§ **Activity**
Put the lines of the data below into a Markdown table with the columns Row and Text. Start with the line that contains "затем их использования", go through the last line of the data, and leave out blank lines and the pictures.

______

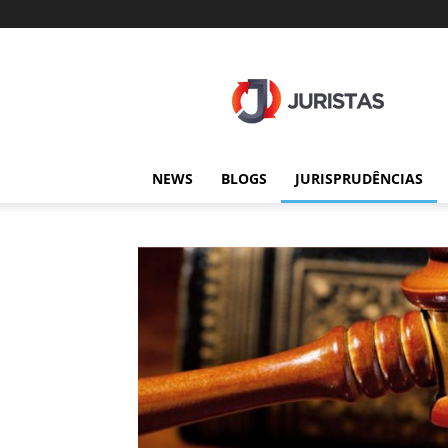
Juristas
NEWS
BLOGS
JURISPRUDÊNCIAS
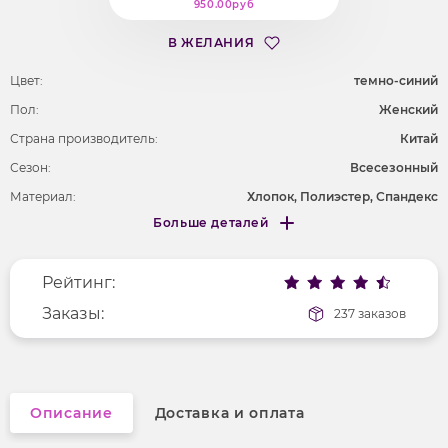
950.00руб
В ЖЕЛАНИЯ
Цвет:
темно-синий
Пол:
Женский
Страна производитель:
Китай
Сезон:
Всесезонный
Материал:
Хлопок, Полиэстер, Спандекс
Больше деталей
Покрой
прямой
Меньше деталей
Рисунок
без рисунка
Рейтинг:
Фактура материала
текстильный
Заказы:
237 заказов
Описание
Доставка и оплата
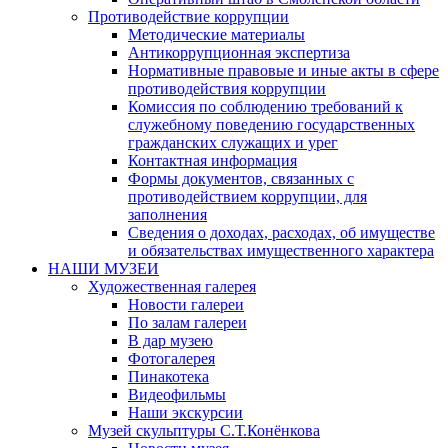
Противодействие коррупции
Методические материалы
Антикоррупционная экспертиза
Нормативные правовые и иные акты в сфере
противодействия коррупции
Комиссия по соблюдению требований к
служебному поведению государственных
гражданских служащих и урег
Контактная информация
Формы документов, связанных с
противодействием коррупции, для
заполнения
Сведения о доходах, расходах, об имуществе
и обязательствах имущественного характера
НАШИ МУЗЕИ
Художественная галерея
Новости галереи
По залам галереи
В дар музею
Фотогалерея
Пинакотека
Видеофильмы
Наши экскурсии
Музей скульптуры С.Т.Конёнкова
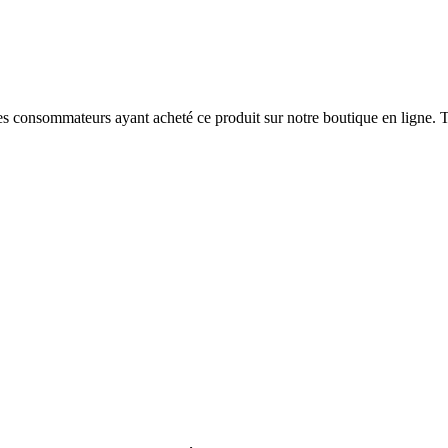
 des consommateurs ayant acheté ce produit sur notre boutique en ligne. T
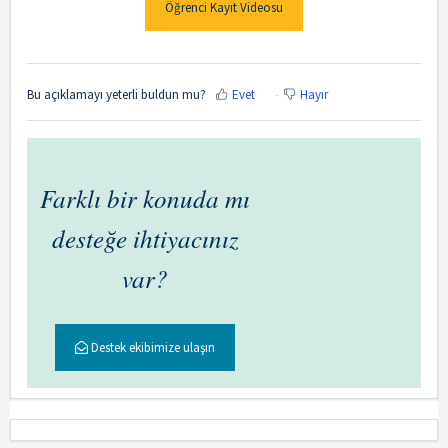
Öğrenci Kayıt Videosu
Bu açıklamayı yeterli buldun mu?
Evet
Hayır
Farklı bir konuda mı
desteğe ihtiyacınız
var?
Destek ekibimize ulaşın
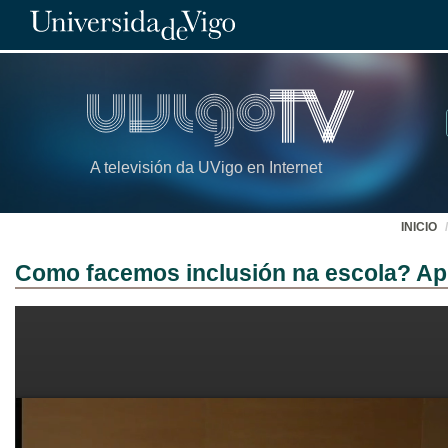
A televisión da UVigo en Internet
INICIO
Como facemos inclusión na escola? Ap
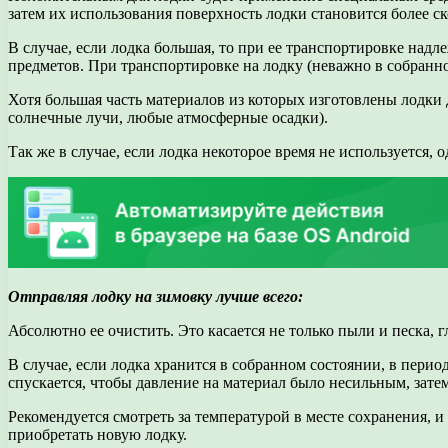
затем их использования поверхность лодки становится более с
В случае, если лодка большая, то при ее транспортировке над
предметов. При транспортировке на лодку (неважно в собранно
Хотя большая часть материалов из которых изготовлены лодки 
солнечные лучи, любые атмосферные осадки).
Так же в случае, если лодка некоторое время не используется, 
Отправляя лодку на зимовку лучше всего:
Абсолютно ее очистить. Это касается не только пыли и песка, 
В случае, если лодка хранится в собранном состоянии, в пери
спускается, чтобы давление на материал было несильным, зате
Рекомендуется смотреть за температурой в месте сохранения, и
приобретать новую лодку.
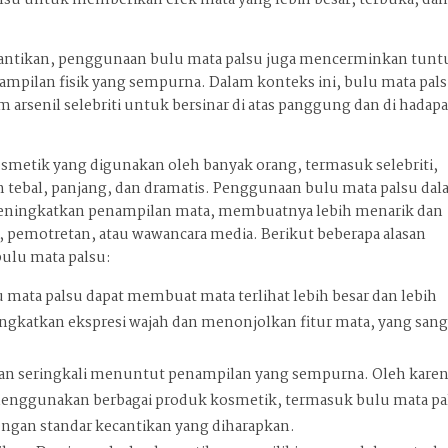
lsu untuk memberikan efek mata yang lebih besar, terbuka, da
kecantikan, penggunaan bulu mata palsu juga mencerminkan tunt
mpilan fisik yang sempurna. Dalam konteks ini, bulu mata pal
 arsenil selebriti untuk bersinar di atas panggung dan di hadap
kosmetik yang digunakan oleh banyak orang, termasuk selebriti,
 tebal, panjang, dan dramatis. Penggunaan bulu mata palsu da
meningkatkan penampilan mata, membuatnya lebih menarik dan
, pemotretan, atau wawancara media. Berikut beberapa alasan
ulu mata palsu:
u mata palsu dapat membuat mata terlihat lebih besar dan lebih
ngkatkan ekspresi wajah dan menonjolkan fitur mata, yang sang
uran seringkali menuntut penampilan yang sempurna. Oleh kare
 menggunakan berbagai produk kosmetik, termasuk bulu mata pa
dengan standar kecantikan yang diharapkan.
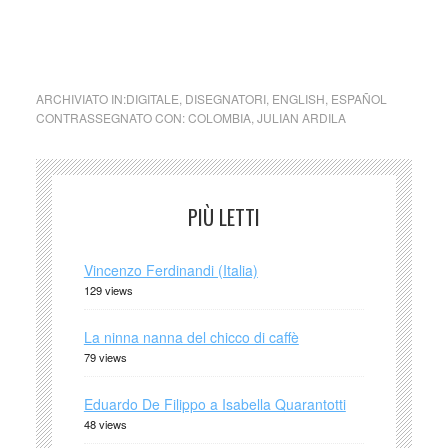
mezcal latino america cctm arte amore cultura bellezza
italia poesia a noi piace leggere
ARCHIVIATO IN:
DIGITALE
,
DISEGNATORI
,
ENGLISH
,
ESPAÑOL
CONTRASSEGNATO CON:
COLOMBIA
,
JULIAN ARDILA
PIÙ LETTI
Vincenzo Ferdinandi (Italia)
129 views
La ninna nanna del chicco di caffè
79 views
Eduardo De Filippo a Isabella Quarantotti
48 views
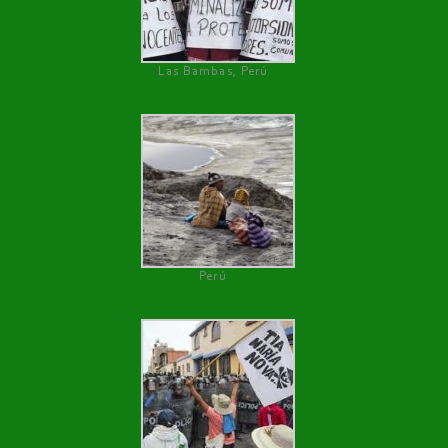
Las Bambas, Perú
Perú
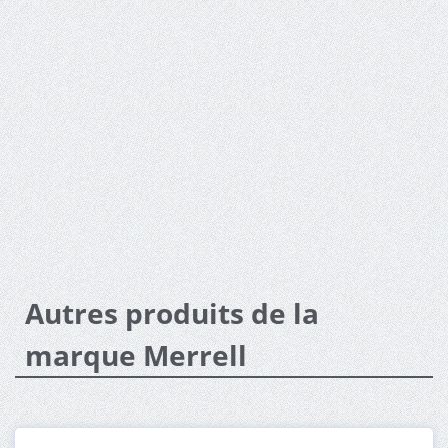
Autres produits de la
marque Merrell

______

§ **Task output**
| Row | Text |
|---|---|
| 1 | затем их использования поверхность лодки становится более с |
| 2 | В случае, если лодка большая, то при ее транспортировке над |
| 3 | предметов. При транспортировке на лодку (неважно в собранно |
| 4 | Хотя большая часть материалов из которых изготовлены лодки  |
| 5 | солнечные лучи, любые атмосферные осадки). |
| 6 | Так же в случае, если лодка некоторое время не используется,  |
| 7 | Отправляя лодку на зимовку лучше всего: |
| 8 | Абсолютно ее очистить. Это касается не только пыли и песка,  |
| 9 | В случае, если лодка хранится в собранном состоянии, в пери |
| 10 | спускается, чтобы давление на материал было несильным, зате |
| 11 | Рекомендуется смотреть за температурой в месте сохранения, и |
| 12 | приобретать новую лодку. |
| 13 | lsu untuk memberikan efek mata yang lebih besar, terbuka, da |
| 14 | kecantikan, penggunaan bulu mata palsu juga mencerminkan tunt |
| 15 | mpilan fisik yang sempurna. Dalam konteks ini, bulu mata pal |
| 16 |  arsenil selebriti untuk bersinar di atas panggung dan di hadap |
| 17 | kosmetik yang digunakan oleh banyak orang, termasuk selebriti, |
| 18 |  tebal, panjang, dan dramatis. Penggunaan bulu mata palsu da |
| 19 | meningkatkan penampilan mata, membuatnya lebih menarik dan |
| 20 | , pemotretan, atau wawancara media. Berikut beberapa alasan |
| 21 | ulu mata palsu: |
| 22 | u mata palsu dapat membuat mata terlihat lebih besar dan lebih |
| 23 | ngkatkan ekspresi wajah dan menonjolkan fitur mata, yang sang |
| 24 | uran seringkali menuntut penampilan yang sempurna. Oleh kare |
| 25 |  menggunakan berbagai produk kosmetik, termasuk bulu mata pa |
| 26 | dengan standar kecantikan yang diharapkan. |
| 27 | mezcal latino america cctm arte amore cultura bellezza |
| 28 | italia poesia a noi piace leggere |
| 29 | ARCHIVIATO IN: |
| 30 | DIGITALE |
| 31 | , |
| 32 | DISEGNATORI |
| 33 | , |
| 34 | ENGLISH |
| 35 | , |
| 36 | ESPAÑOL |
| 37 | CONTRASSEGNATO CON: |
| 38 | COLOMBIA |
| 39 | , |
| 40 | JULIAN ARDILA |
| 41 | PIÙ LETTI |
| 42 | Vincenzo Ferdinandi (Italia) |
| 43 | 129 views |
| 44 | La ninna nanna del chicco di caffè |
| 45 | 79 views |
| 46 | Eduardo De Filippo a Isabella Quarantotti |
| 47 | 48 views |
| 48 | Las Bambas, Perú |
| 49 | Perú |
| 50 | Autres produits de la |
| 51 | marque Merrell |